Amount of all subsets of size $n$ in a set with $e$ elements How do I find the amount of subsets that have n elements in a set with e elements?
For example, if you had a set with 5 elements, and wanted all subsets with 3 elements, you would have 10 subsets.
 A: What you are looking for are binomial coefficients. In your case, the quantity you want is $\binom{e}{n}$.
Using induction, you will find that $\binom{e}{n}=\frac{e!}{n!(e-n)!}$.
If you did not have previous knowledge of binomial coefficients, here is how you might find those values:


*

*you choose a first element (you have $e$ choices), $e-1$ elements remain

*you choose a second element (you have $e-1$ choices), $e-2$ remain

*you go on until you have chosen $n$ elements, you had $e\times (e-1) \times .... \times (e-n+1) = \frac{e!}{(e-n)!}$ ways of doing that

*what you now have is an ordered collection of elements, but you only want a subset of your initial set, that is, an unordered collection. To switch between the two, you must find how many ways you have to order the $n$ elements you extracted. That number is $n!$.
So in the end, you indeed have $\frac{e!}{n!(e-n)!}$ ways of extracting your subset.
A: The number of sets of size $n$ we can construct from a set of size $e$ is $\binom{e}{n}$ where
$$ \binom{e}{n} = \frac{e!}{n!(e - n)!} = \frac{e \times (e-1) \times \cdots \times (e-n+1)}{n \times (n-1) \times \cdots \times 2 \times 1}$$
One way to prove this is to first consider choosing ordered lists of $n$ distinct elements from $e$. There are $e$ ways to choose the first element, then $e - 1$ ways to choose the second element, then $e - 2$ ways to choose the second element, and so on.
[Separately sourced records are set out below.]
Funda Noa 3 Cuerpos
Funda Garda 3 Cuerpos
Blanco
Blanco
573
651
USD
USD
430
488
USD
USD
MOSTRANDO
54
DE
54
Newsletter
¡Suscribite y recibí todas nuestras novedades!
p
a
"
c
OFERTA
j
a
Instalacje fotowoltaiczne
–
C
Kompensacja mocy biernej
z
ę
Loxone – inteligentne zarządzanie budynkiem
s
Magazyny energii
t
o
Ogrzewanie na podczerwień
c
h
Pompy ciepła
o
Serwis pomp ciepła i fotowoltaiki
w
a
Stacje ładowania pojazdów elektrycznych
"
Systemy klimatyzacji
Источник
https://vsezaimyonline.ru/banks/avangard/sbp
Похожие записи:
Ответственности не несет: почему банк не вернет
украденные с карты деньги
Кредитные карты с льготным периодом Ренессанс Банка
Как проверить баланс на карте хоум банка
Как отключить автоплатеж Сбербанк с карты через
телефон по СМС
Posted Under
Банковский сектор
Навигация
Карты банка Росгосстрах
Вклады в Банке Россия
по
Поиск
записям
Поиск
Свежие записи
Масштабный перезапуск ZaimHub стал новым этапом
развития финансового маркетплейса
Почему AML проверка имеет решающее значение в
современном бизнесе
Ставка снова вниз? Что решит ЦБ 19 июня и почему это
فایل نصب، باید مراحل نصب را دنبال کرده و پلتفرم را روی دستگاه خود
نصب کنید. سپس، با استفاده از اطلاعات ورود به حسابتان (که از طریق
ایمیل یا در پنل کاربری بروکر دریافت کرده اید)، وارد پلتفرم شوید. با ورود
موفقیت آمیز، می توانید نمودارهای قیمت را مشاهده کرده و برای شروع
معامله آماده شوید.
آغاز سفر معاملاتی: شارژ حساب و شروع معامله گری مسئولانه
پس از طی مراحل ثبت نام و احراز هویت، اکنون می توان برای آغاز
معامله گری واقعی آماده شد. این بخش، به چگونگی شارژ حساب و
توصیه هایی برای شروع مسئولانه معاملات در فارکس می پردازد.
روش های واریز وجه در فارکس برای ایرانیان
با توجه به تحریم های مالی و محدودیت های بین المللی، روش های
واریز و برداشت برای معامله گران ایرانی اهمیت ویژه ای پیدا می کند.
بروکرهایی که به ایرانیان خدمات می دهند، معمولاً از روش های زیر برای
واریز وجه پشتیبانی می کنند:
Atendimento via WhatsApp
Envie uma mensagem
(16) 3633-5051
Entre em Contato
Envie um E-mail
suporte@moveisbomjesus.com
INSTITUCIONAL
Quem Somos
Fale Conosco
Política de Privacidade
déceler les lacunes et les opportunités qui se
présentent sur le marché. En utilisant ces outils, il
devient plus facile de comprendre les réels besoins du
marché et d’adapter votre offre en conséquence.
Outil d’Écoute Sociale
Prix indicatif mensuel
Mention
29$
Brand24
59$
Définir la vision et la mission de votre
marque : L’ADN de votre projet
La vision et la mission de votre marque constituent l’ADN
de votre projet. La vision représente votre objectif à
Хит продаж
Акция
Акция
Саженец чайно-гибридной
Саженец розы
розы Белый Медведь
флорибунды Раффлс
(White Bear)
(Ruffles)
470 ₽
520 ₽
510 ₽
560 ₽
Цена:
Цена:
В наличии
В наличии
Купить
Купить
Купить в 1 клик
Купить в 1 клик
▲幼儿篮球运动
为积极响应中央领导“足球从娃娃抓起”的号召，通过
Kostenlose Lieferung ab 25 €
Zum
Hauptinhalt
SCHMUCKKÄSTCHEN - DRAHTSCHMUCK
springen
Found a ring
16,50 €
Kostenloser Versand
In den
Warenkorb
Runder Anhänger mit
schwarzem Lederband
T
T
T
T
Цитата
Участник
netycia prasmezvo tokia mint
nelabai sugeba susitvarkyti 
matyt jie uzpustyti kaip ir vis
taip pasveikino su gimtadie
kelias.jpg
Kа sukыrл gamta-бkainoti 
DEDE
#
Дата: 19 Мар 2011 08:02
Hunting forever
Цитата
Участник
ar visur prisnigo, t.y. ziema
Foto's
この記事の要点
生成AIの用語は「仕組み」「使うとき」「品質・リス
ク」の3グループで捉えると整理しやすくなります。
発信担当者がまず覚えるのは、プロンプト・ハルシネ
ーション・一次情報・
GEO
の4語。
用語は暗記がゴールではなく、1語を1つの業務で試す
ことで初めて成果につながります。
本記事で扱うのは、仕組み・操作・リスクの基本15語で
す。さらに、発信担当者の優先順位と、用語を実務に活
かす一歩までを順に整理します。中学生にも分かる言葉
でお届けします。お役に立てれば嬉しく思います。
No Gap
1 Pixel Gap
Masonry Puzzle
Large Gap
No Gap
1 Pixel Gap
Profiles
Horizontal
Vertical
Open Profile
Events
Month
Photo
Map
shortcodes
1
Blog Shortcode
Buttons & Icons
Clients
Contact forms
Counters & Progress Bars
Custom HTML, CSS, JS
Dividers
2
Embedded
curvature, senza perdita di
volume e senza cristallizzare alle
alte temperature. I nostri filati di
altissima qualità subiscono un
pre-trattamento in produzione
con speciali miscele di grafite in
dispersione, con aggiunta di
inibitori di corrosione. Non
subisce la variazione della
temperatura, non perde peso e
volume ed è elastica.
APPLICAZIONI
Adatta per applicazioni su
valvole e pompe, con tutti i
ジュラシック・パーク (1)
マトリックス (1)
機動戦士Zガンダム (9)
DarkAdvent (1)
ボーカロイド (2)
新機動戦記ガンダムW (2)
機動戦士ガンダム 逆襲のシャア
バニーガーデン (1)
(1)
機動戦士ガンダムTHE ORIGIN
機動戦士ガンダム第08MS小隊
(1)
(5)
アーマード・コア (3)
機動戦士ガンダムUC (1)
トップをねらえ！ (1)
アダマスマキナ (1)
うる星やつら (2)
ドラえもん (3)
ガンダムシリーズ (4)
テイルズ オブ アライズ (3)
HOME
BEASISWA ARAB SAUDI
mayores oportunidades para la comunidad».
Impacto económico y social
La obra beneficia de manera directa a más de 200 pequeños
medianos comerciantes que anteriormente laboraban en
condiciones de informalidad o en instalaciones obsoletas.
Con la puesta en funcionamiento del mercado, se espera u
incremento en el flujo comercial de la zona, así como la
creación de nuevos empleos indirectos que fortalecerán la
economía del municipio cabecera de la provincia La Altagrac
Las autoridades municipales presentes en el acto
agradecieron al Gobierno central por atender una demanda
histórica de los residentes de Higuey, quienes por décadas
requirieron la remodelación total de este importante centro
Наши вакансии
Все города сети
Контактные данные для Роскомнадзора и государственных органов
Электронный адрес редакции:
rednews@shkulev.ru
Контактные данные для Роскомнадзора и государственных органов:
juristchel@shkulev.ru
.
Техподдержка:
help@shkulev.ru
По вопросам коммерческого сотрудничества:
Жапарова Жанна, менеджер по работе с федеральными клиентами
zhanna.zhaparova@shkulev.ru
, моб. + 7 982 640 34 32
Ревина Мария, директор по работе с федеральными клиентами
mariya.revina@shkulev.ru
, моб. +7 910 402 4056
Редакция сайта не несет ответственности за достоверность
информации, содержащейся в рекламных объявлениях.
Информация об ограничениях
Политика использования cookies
Therefore there are $e \times (e - 1) \times \cdots \times (e - n + 1) = \frac{e!}{(e - n)!}$ ways to choose a list of $n$ distinct elements from a set of size $e$.
Then to get the number of sets, note every set of $n$ elements can be ordered in $n!$ different ways. So by counting ordered lists of distinct elements we overcount by a factor of $n!$, hence we divide by $n!$ to compensate. This gives the formula at the start.